Yeah, it’s just like how the stimulus was an investment that created more jobs except for how it incinerated cash to create fewer jobs. One can’t blame the unprincipled boor for his economic ignorance: Grisanti knows only treachery. He can only hope his gubernatorial co-conspirator is as willing to throw out money. The odds are sadly high:

If Governor Andrew Cuomo signs the bill, developers could receive up to $12 million in tax credits instead of $5 million. Developer Rocco Termini plans to renovate the old AM&A’s department store and says he couldn’t with just the $5 million credit.

“It would have never worked with $5 million,” Termini said. “And that’s why I’ve been waiting to start the project until this bill gets passed. We need the additional equity to make this deal work.”

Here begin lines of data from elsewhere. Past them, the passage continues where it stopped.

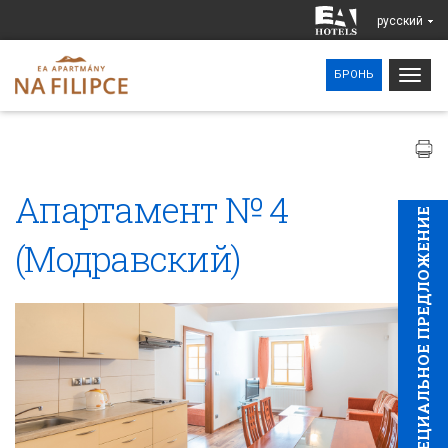
pусский
Togg
БРОНЬ
navig
Апартамент № 4
CПЕЦИAЛЬНОЕ ПРЕДЛОЖЕНИЕ
(Модравский)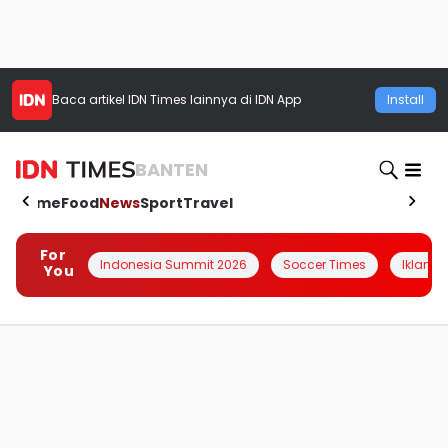
Baca artikel
IDN Times
lainnya di IDN App
Install
BANTEN
Home
Food
News
Sport
Travel
For
Indonesia Summit 2026
Soccer Times
Iklanin 
You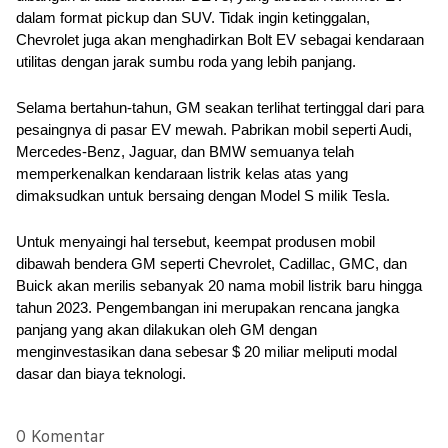
dalam format pickup dan SUV. Tidak ingin ketinggalan, 
Chevrolet juga akan menghadirkan Bolt EV sebagai kendaraan 
utilitas dengan jarak sumbu roda yang lebih panjang. 
Selama bertahun-tahun, GM seakan terlihat tertinggal dari para 
pesaingnya di pasar EV mewah. Pabrikan mobil seperti Audi, 
Mercedes-Benz, Jaguar, dan BMW semuanya telah 
memperkenalkan kendaraan listrik kelas atas yang 
dimaksudkan untuk bersaing dengan Model S milik Tesla. 
Untuk menyaingi hal tersebut, keempat produsen mobil 
dibawah bendera GM seperti Chevrolet, Cadillac, GMC, dan 
Buick akan merilis sebanyak 20 nama mobil listrik baru hingga 
tahun 2023. Pengembangan ini merupakan rencana jangka 
panjang yang akan dilakukan oleh GM dengan 
menginvestasikan dana sebesar $ 20 miliar meliputi modal 
dasar dan biaya teknologi.
0 Komentar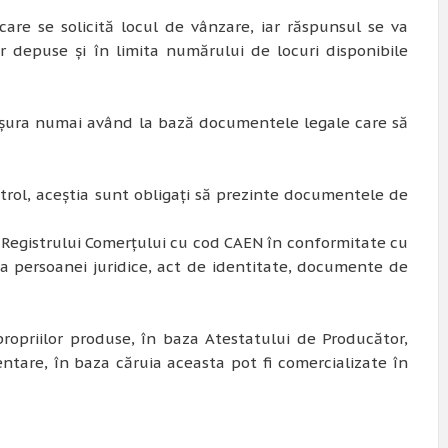
re se solicită locul de vânzare, iar răspunsul se va
r depuse și în limita numărului de locuri disponibile
fășura numai având la bază documentele legale care să
ontrol, aceștia sunt obligați să prezinte documentele de
al Registrului Comerțului cu cod CAEN în conformitate cu
a persoanei juridice, act de identitate, documente de
 propriilor produse, în baza Atestatului de Producător,
ntare, în baza căruia aceasta pot fi comercializate în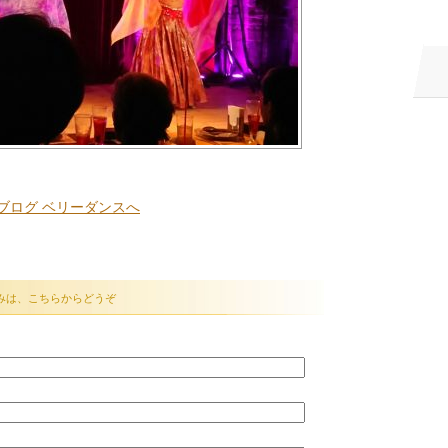
みは、こちらからどうぞ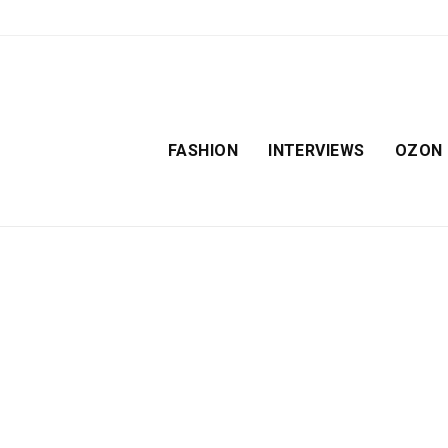
FASHION
INTERVIEWS
OZON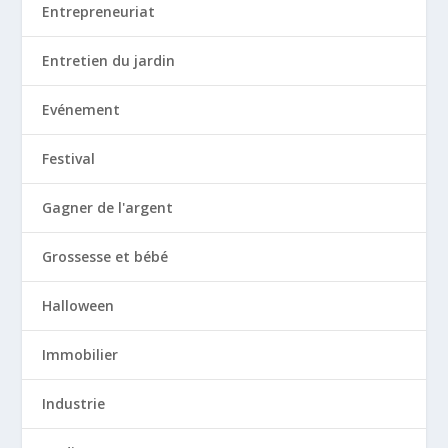
Entrepreneuriat
Entretien du jardin
Evénement
Festival
Gagner de l'argent
Grossesse et bébé
Halloween
Immobilier
Industrie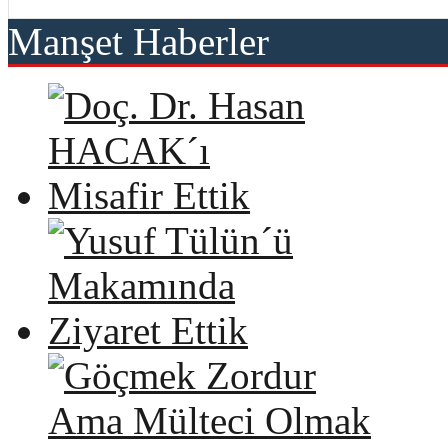
Manşet Haberler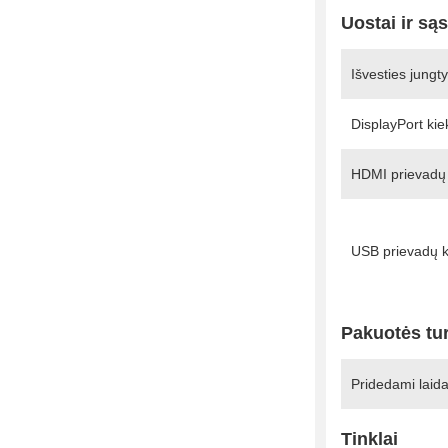
Uostai ir są
Išvesties jungt
DisplayPort kie
HDMI prievadų 
USB prievadų k
Pakuotės tu
Pridedami laida
Tinklai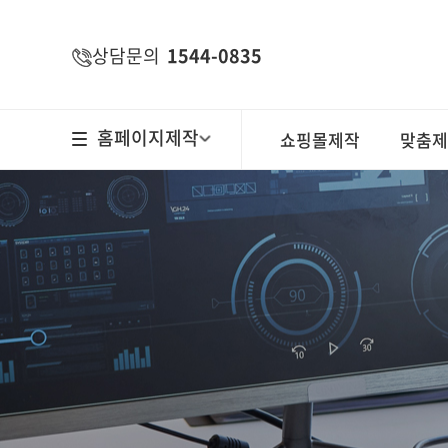
주메뉴 바로가기
컨텐츠 바로가기
상담문의
1544-0835
홈페이지제작
쇼핑몰제작
맞춤제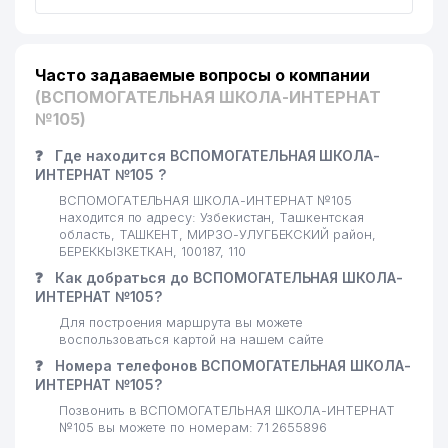
Часто задаваемые вопросы о компании
(ВСПОМОГАТЕЛЬНАЯ ШКОЛА-ИНТЕРНАТ
№105)
❓
Где находится ВСПОМОГАТЕЛЬНАЯ ШКОЛА-
ИНТЕРНАТ №105 ?
ВСПОМОГАТЕЛЬНАЯ ШКОЛА-ИНТЕРНАТ №105
находится по адресу: Узбекистан, Ташкентская
область, ТАШКЕНТ, МИРЗО-УЛУГБЕКСКИЙ район,
БЕРЕККЫЗКЕТКАН, 100187, 110
❓
Как добраться до ВСПОМОГАТЕЛЬНАЯ ШКОЛА-
ИНТЕРНАТ №105?
Для построения маршрута вы можете
воспользоваться картой на нашем сайте
❓
Номера телефонов ВСПОМОГАТЕЛЬНАЯ ШКОЛА-
ИНТЕРНАТ №105?
Позвонить в ВСПОМОГАТЕЛЬНАЯ ШКОЛА-ИНТЕРНАТ
№105 вы можете по номерам: 71 2655896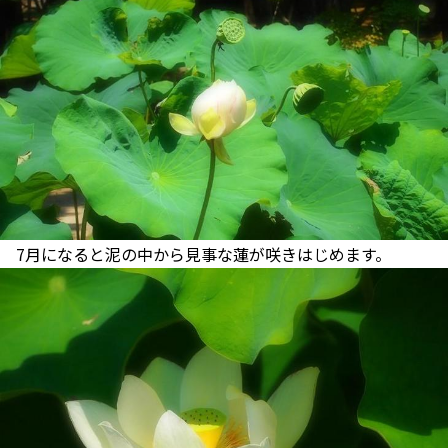
7月になると泥の中から見事な蓮が咲きはじめます。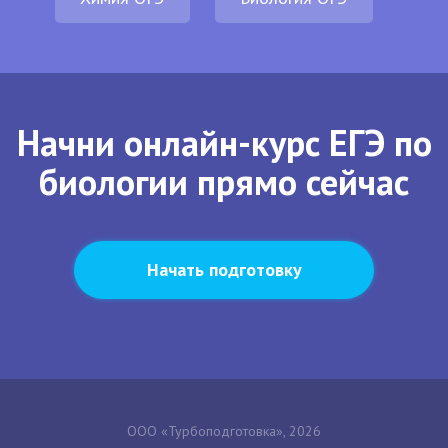
Начни онлайн-курс ЕГЭ по
биологии прямо сейчас
Начать подготовку
ООО «Турбоподготовка», 2026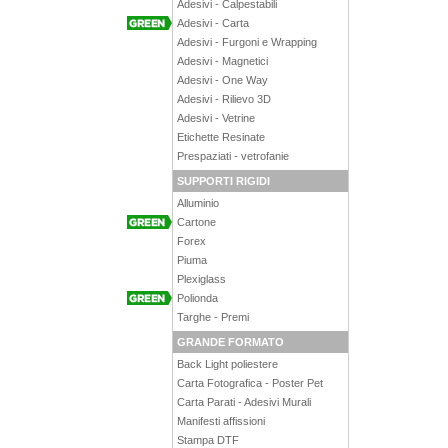
Adesivi - Calpestabili
Adesivi - Carta
Adesivi - Furgoni e Wrapping
Adesivi - Magnetici
Adesivi - One Way
Adesivi - Rilievo 3D
Adesivi - Vetrine
Etichette Resinate
Prespaziati - vetrofanie
SUPPORTI RIGIDI
Alluminio
Cartone
Forex
Piuma
Plexiglass
Polionda
Targhe - Premi
GRANDE FORMATO
Back Light poliestere
Carta Fotografica - Poster Pet
Carta Parati - Adesivi Murali
Manifesti affissioni
Stampa DTF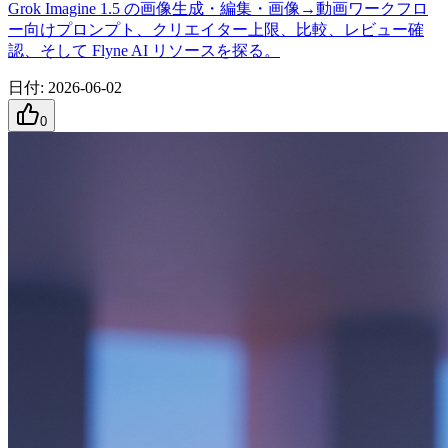
Grok Imagine 1.5 の画像生成・編集・画像→動画ワークフロ
ー向けプロンプト、クリエイター上限、比較、レビュー確
認、そして Flyne AI リソースを探る。
日付
:
2026-06-02
0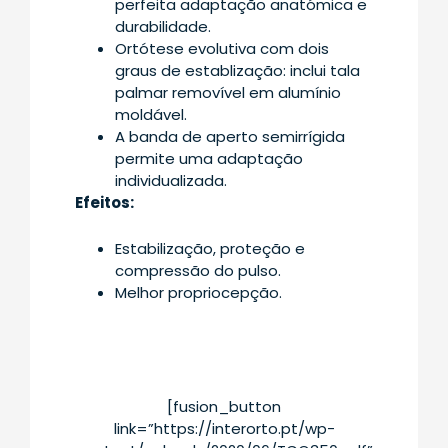
perfeita adaptação anatómica e
durabilidade.
Ortótese evolutiva com dois
graus de establização: inclui tala
palmar removível em alumínio
moldável.
A banda de aperto semirrígida
permite uma adaptação
individualizada.
Efeitos:
Estabilização, proteção e
compressão do pulso.
Melhor propriocepção.
[fusion_button
link=”https://interorto.pt/wp-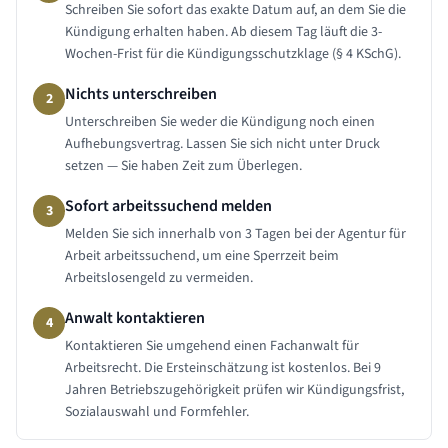
Schreiben Sie sofort das exakte Datum auf, an dem Sie die
Kündigung erhalten haben. Ab diesem Tag läuft die 3-
Wochen-Frist für die Kündigungsschutzklage (§ 4 KSchG).
Nichts unterschreiben
2
Unterschreiben Sie weder die Kündigung noch einen
Aufhebungsvertrag. Lassen Sie sich nicht unter Druck
setzen — Sie haben Zeit zum Überlegen.
Sofort arbeitssuchend melden
3
Melden Sie sich innerhalb von 3 Tagen bei der Agentur für
Arbeit arbeitssuchend, um eine Sperrzeit beim
Arbeitslosengeld zu vermeiden.
Anwalt kontaktieren
4
Kontaktieren Sie umgehend einen Fachanwalt für
Arbeitsrecht. Die Ersteinschätzung ist kostenlos. Bei 9
Jahren Betriebszugehörigkeit prüfen wir Kündigungsfrist,
Sozialauswahl und Formfehler.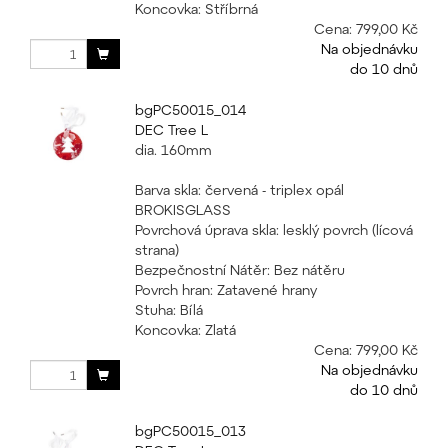
Koncovka: Stříbrná
Cena:
799,00 Kč
Na objednávku
do 10 dnů
bgPC50015_014
DEC Tree L
dia. 160mm
Barva skla: červená - triplex opál
BROKISGLASS
Povrchová úprava skla: lesklý povrch (lícová
strana)
Bezpečnostní Nátěr: Bez nátěru
Povrch hran: Zatavené hrany
Stuha: Bílá
Koncovka: Zlatá
Cena:
799,00 Kč
Na objednávku
do 10 dnů
bgPC50015_013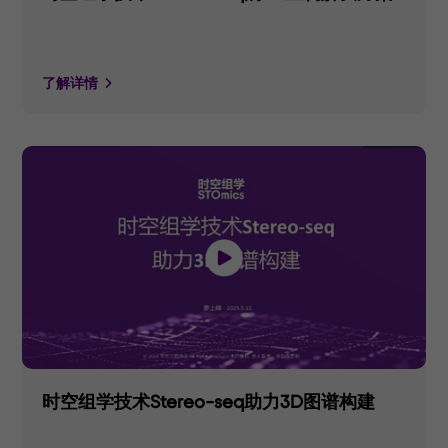
了解详情
时空组学技术Stereo-seq助力3D图谱构建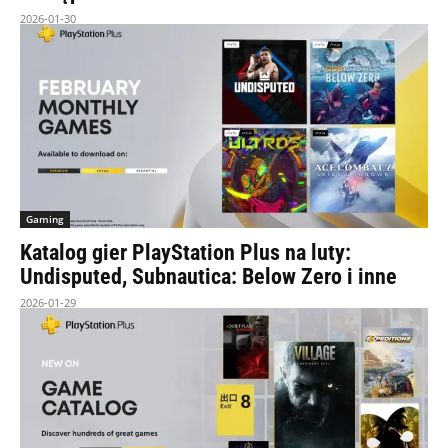
2026-01-30
Gaming
Katalog gier PlayStation Plus na luty:
Undisputed, Subnautica: Below Zero i inne
2026-01-29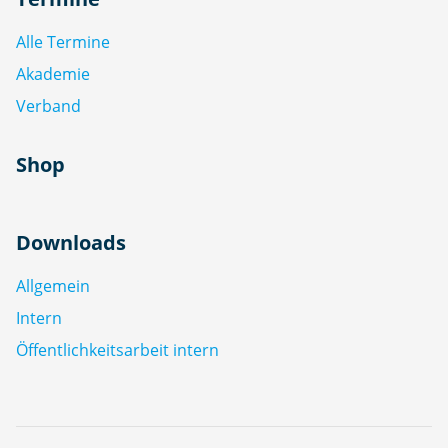
Alle Termine
Akademie
Verband
Shop
Downloads
Allgemein
Intern
Öffentlichkeitsarbeit intern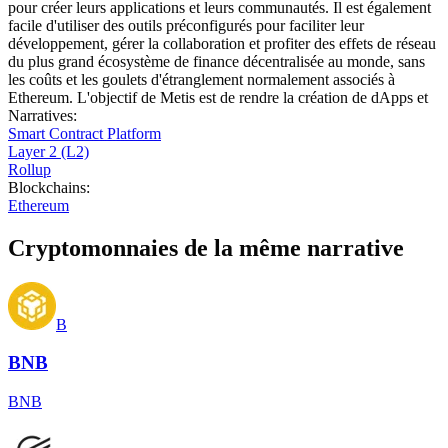
pour créer leurs applications et leurs communautés. Il est également
facile d'utiliser des outils préconfigurés pour faciliter leur
développement, gérer la collaboration et profiter des effets de réseau
du plus grand écosystème de finance décentralisée au monde, sans
les coûts et les goulets d'étranglement normalement associés à
Ethereum. L'objectif de Metis est de rendre la création de dApps et
Narratives
:
Smart Contract Platform
Layer 2 (L2)
Rollup
Blockchains
:
Ethereum
Cryptomonnaies de la même narrative
B
BNB
BNB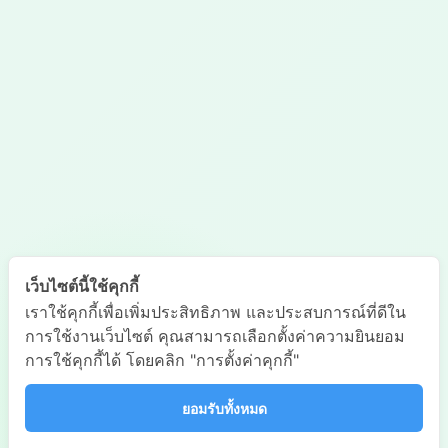
เว็บไซต์นี้ใช้คุกกี้
เราใช้คุกกี้เพื่อเพิ่มประสิทธิภาพ และประสบการณ์ที่ดีใน
การใช้งานเว็บไซต์ คุณสามารถเลือกตั้งค่าความยินยอม
การใช้คุกกี้ได้ โดยคลิก "การตั้งค่าคุกกี้"
ยอมรับทั้งหมด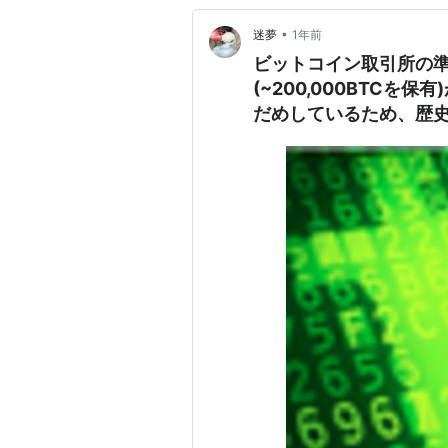
•
迷夢
1年前
ビットコイン取引所の
(~200,000BTCを
だめしているため、歴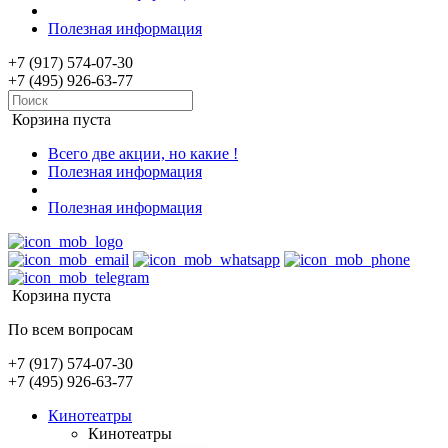
Полезная информация
+7 (917) 574-07-30
+7 (495) 926-63-77
Корзина пуста
Всего две акции, но какие !
Полезная информация
Полезная информация
Корзина пуста
По всем вопросам
+7 (917) 574-07-30
+7 (495) 926-63-77
Кинотеатры
Кинотеатры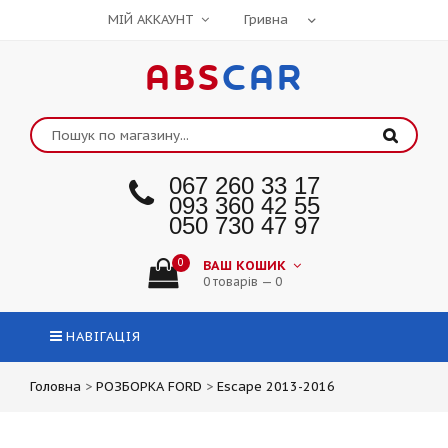
МІЙ АККАУНТ
ABS
CAR
067 260 33 17
093 360 42 55
050 730 47 97
0
ВАШ КОШИК
0 товарів — 0
НАВІГАЦІЯ
Головна
>
РОЗБОРКА FORD
>
Escape 2013-2016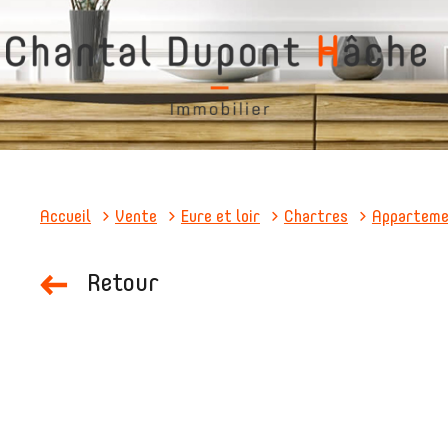
Accueil
Vente
Eure et loir
Chartres
Appartem
Retour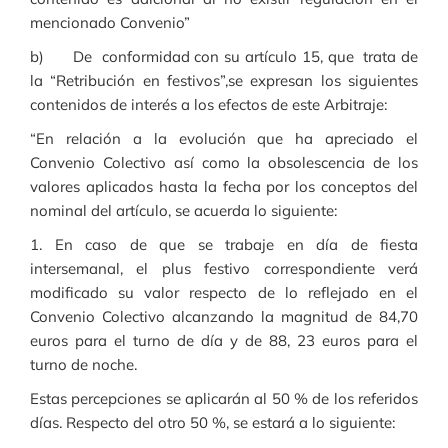
mencionado Convenio”
b) De conformidad con su artículo 15, que trata de
la “Retribución en festivos”,se expresan los siguientes
contenidos de interés a los efectos de este Arbitraje:
“En relación a la evolución que ha apreciado el
Convenio Colectivo así como la obsolescencia de los
valores aplicados hasta la fecha por los conceptos del
nominal del artículo, se acuerda lo siguiente:
1. En caso de que se trabaje en día de fiesta
intersemanal, el plus festivo correspondiente verá
modificado su valor respecto de lo reflejado en el
Convenio Colectivo alcanzando la magnitud de 84,70
euros para el turno de día y de 88, 23 euros para el
turno de noche.
Estas percepciones se aplicarán al 50 % de los referidos
días. Respecto del otro 50 %, se estará a lo siguiente: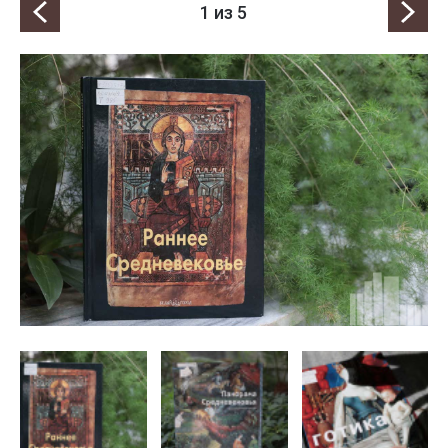
1
из 5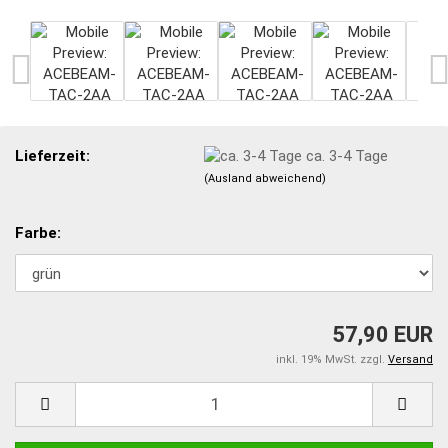
Lieferzeit:
ca. 3-4 Tage
(Ausland abweichend)
Farbe:
57,90 EUR
inkl. 19% MwSt. zzgl.
Versand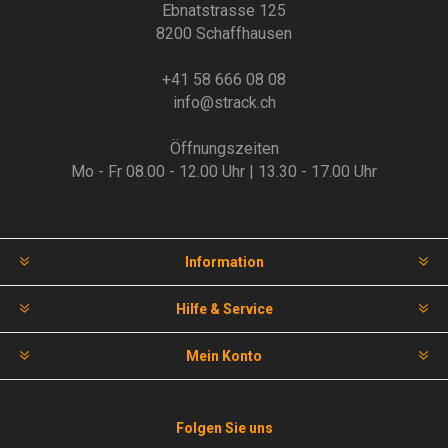
Ebnatstrasse 125
8200 Schaffhausen
+41 58 666 08 08
info@strack.ch
Öffnungszeiten
Mo - Fr 08.00 - 12.00 Uhr | 13.30 - 17.00 Uhr
Information
Hilfe & Service
Mein Konto
Folgen Sie uns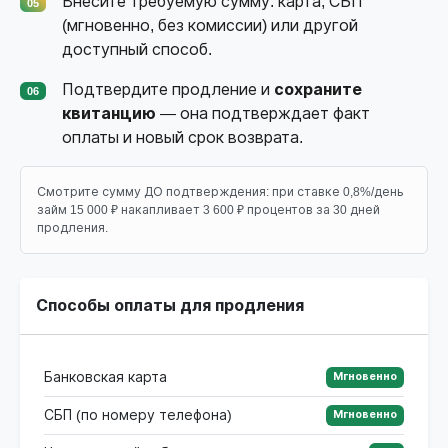
Внесите требуемую сумму: карта, СБП
05
(мгновенно, без комиссии) или другой
доступный способ.
Подтвердите продление и
сохраните
06
квитанцию
— она подтверждает факт
оплаты и новый срок возврата.
Смотрите сумму ДО подтверждения: при ставке 0,8%/день
займ 15 000 ₽ накапливает 3 600 ₽ процентов за 30 дней
продления.
Способы оплаты для продления
Банковская карта
Мгновенно
СБП (по номеру телефона)
Мгновенно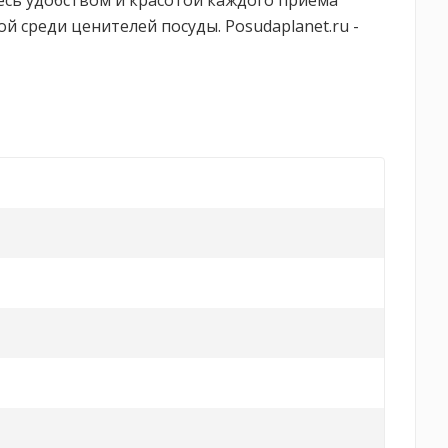
йтесь удобством и красотой каждого приема
ой среди ценителей посуды. Posudaplanet.ru -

People who get free candy need to keep getting free candy forever. Termini has done remarkable work bringing life to Buffalo’s downtown. But every business will tell you that they both deserve a tax break and require one, even though a handful of enterprises somehow manage to survive without them. The case for unequal treatment under the law is again made by practitioners of advocacy journalism, which is more commonly and accurately known as bias:

But when News 4 pressed lawmakers Monday on public money going toward private investment, they said developers who take advantage still need to make the biggest investment.

Assemblyman Sean Ryan contended, “Remember the tax credit is designed to be a piece of the funding puzzle – not the whole funding puzzle. The developers and owners are putting significant amount of their capital. This is their risk. We’re just taking a little state money and leveraging it.”

“State money” is New Yorkers’ money, you power-drunk putz. You’re taking what was earned by individuals under the logic that they couldn’t properly invest what’s theirs. But who is so cynical that they wouldn’t trust the government to invest wisely?

Sensible lawmakers would advocate lower taxes for everyone instead of playing favorites. But the drawback is, well, that they couldn’t play favorites. You understand the predicament of assemblymen and state senators who can balance your checkbook so much better than you could.

Opposition to letting certain kinds of businesses get tax advantages has nothing to do with disliking the industry in which they’re involved. On a similar note, loving sports doesn’t mean a fan must back public subsidies for billionaire owners. Ralph Wilson and developers can both pay their own expenses.

The eerily elegant and almost comically striking H.H. Richardson complex includes some of the many remarkable structures in Buffalo that deserve refurbishment. But those who reap the ample benefits of adding contemporary touches to olden buildings can cover the expenses themselves. Lower taxes will help them attract commercial activity. Now, if we could only find an unnecessary program to cut…

Sadly, there’s nothing historic about Albany’s willingness to meddle. This is the most discretion these bloated dunces will ever wield, and they’re not about to break precedent by giving up their piddling arbitrary powers. The era changes, but New York State does not.